I noticed when doing a reading or having one done that astrology’s complicated richness in variables allows for just about anything in interpretation. My conclusion was that a seasoned astrologer will never be wrong if that astrologer understands that the goal of a reading is to satisfy a client through agreement. Clients of astrologers reminded me of volunteers performing for a stage hypnotist. The latter entertainer requires people on stage willing to comply with suggestions whether they enter a trance or not, trance being relative to how much peripheral awareness remains in the volunteer. The horoscope with all its angles, symbols, and signs provides a distraction, a place to focus awareness in a cosmic playground that feeds into narcissistic traits—it is all about you that the starry sky universe cares about.

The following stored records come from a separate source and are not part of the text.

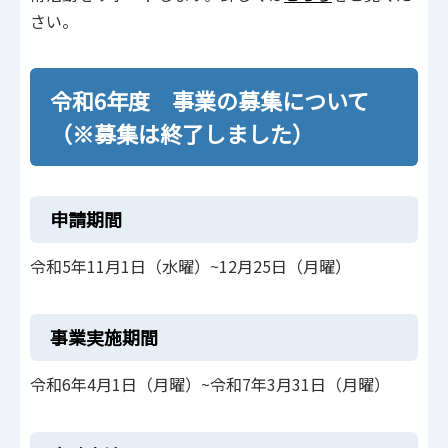
さい。
令和6年度 事業の募集について
（※募集は終了しました）
申請期間
令和5年11月1日（水曜）~12月25日（月曜）
事業実施期間
令和6年4月1日（月曜）~令和7年3月31日（月曜）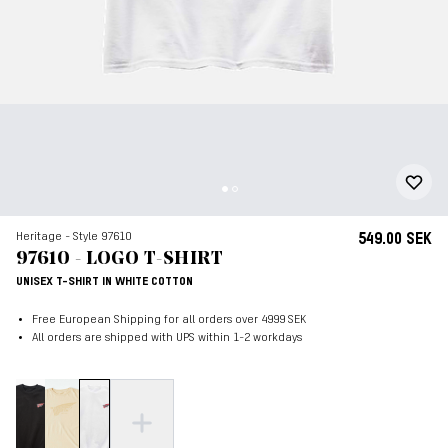
Heritage - Style 97610
549.00 SEK
97610 - LOGO T-SHIRT
UNISEX T-SHIRT IN WHITE COTTON
Free European Shipping for all orders over 4999 SEK
All orders are shipped with UPS within 1-2 workdays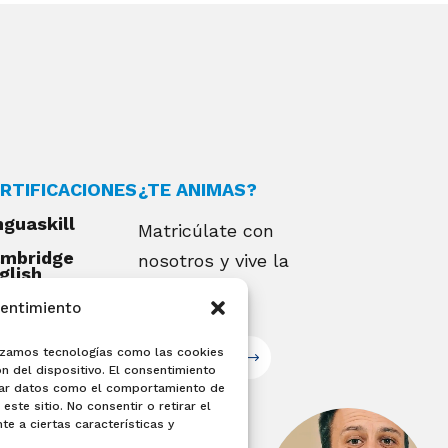
RTIFICACIONES
¿TE ANIMAS?
nguaskill
Matricúlate con
mbridge
nosotros y vive la
glish
alifications
experiencia
sentimiento
EXAMIA
ilizamos tecnologías como las cookies
Matricúlate
n del dispositivo. El consentimiento
sar datos como el comportamiento de
este sitio. No consentir o retirar el
e a ciertas características y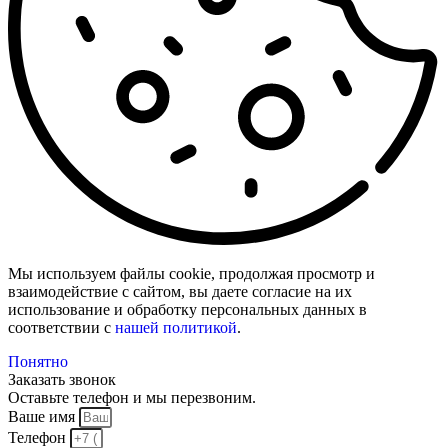
Мы используем файлы cookie, продолжая просмотр и
взаимодействие с сайтом, вы даете согласие на их
использование и обработку персональных данных в
соответствии с
нашей политикой
.
Понятно
Заказать звонок
Оставьте телефон и
мы перезвоним.
Ваше имя
Телефон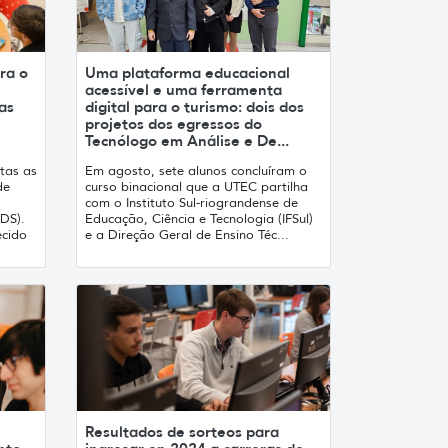
ra o
Uma plataforma educacional
acessível e uma ferramenta
as
digital para o turismo: dois dos
projetos dos egressos do
Tecnólogo em Análise e De...
tas as
Em agosto, sete alunos concluíram o
de
curso binacional que a UTEC partilha
com o Instituto Sul-riograndense de
DS).
Educação, Ciência e Tecnologia (IFSul)
ecido
e a Direção Geral de Ensino Téc...
Resultados de sorteos para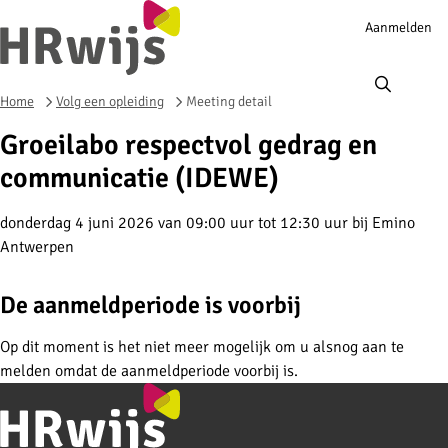
Account
Aanmelden
navigation
Ope
men
Home
Volg een opleiding
Meeting detail
Groeilabo respectvol gedrag en
communicatie (IDEWE)
donderdag 4 juni 2026 van 09:00 uur tot 12:30 uur
bij
Emino
Antwerpen
De aanmeldperiode is voorbij
Op dit moment is het niet meer mogelijk om u alsnog aan te
melden omdat de aanmeldperiode voorbij is.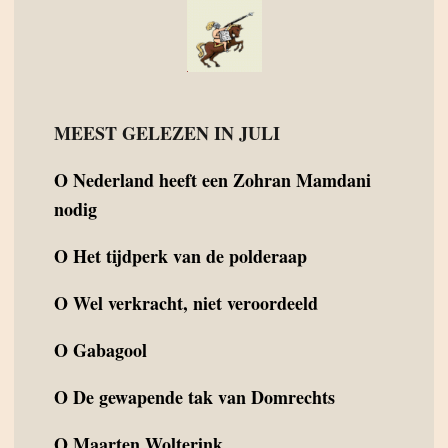
MEEST GELEZEN IN JULI
O
Nederland heeft een Zohran Mamdani
nodig
O
Het tijdperk van de polderaap
O
Wel verkracht, niet veroordeeld
O
Gabagool
O
De gewapende tak van Domrechts
O
Maarten Wolterink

Any caring person wants the universe to care for them and talk to them whether through languages of religion or science. We coax nature to yield her remedies and she often does. This may be an artifact of reciprocity, one of the most basic moral principles in any religion or ethical social system. Astrologers tap this principle as bait using slogans like as above, so below and the stars incline, they do not compel. Astrologers use the bait of a caring cosmos of stellar relationships underscored by mythological themes to invite their client into a conversation with “the God” or “the Universe” that speaks through the astrologer. A curious client will likely find any number of useful or agreeable suggestions and insights—a few good ones are enough to justify the cost

So, what’s the harm? The harm becomes apparent when the mask of authority falls off the face of a charlatan posing as the voice of the universe. Then the client wonders what nonsense she may have absorbed after so many, often expensive sessions with an astrologer: Have I been acting like a Virgo with an Aquarius ascendant because my chart under one system said I was one? Did my parents in India agree to arrange my marriage to an abusive man based on an astrologer’s opinion? Turning to astrology is never neutral. It is an influence game with a host of labels and suggestions that can change behavior for better or for worse but under a constricted world view. It is like pretending to pour the cosmos into a bottle and serving it up during a reading—something I have called metaphysical snake oil. Unlike the licensed therapist, the astrologer’s art lays the entire responsibility on the client and her relationships with the stars. Thus, the astrologer can beg us to not blame the messenger if things do not work out based on the message.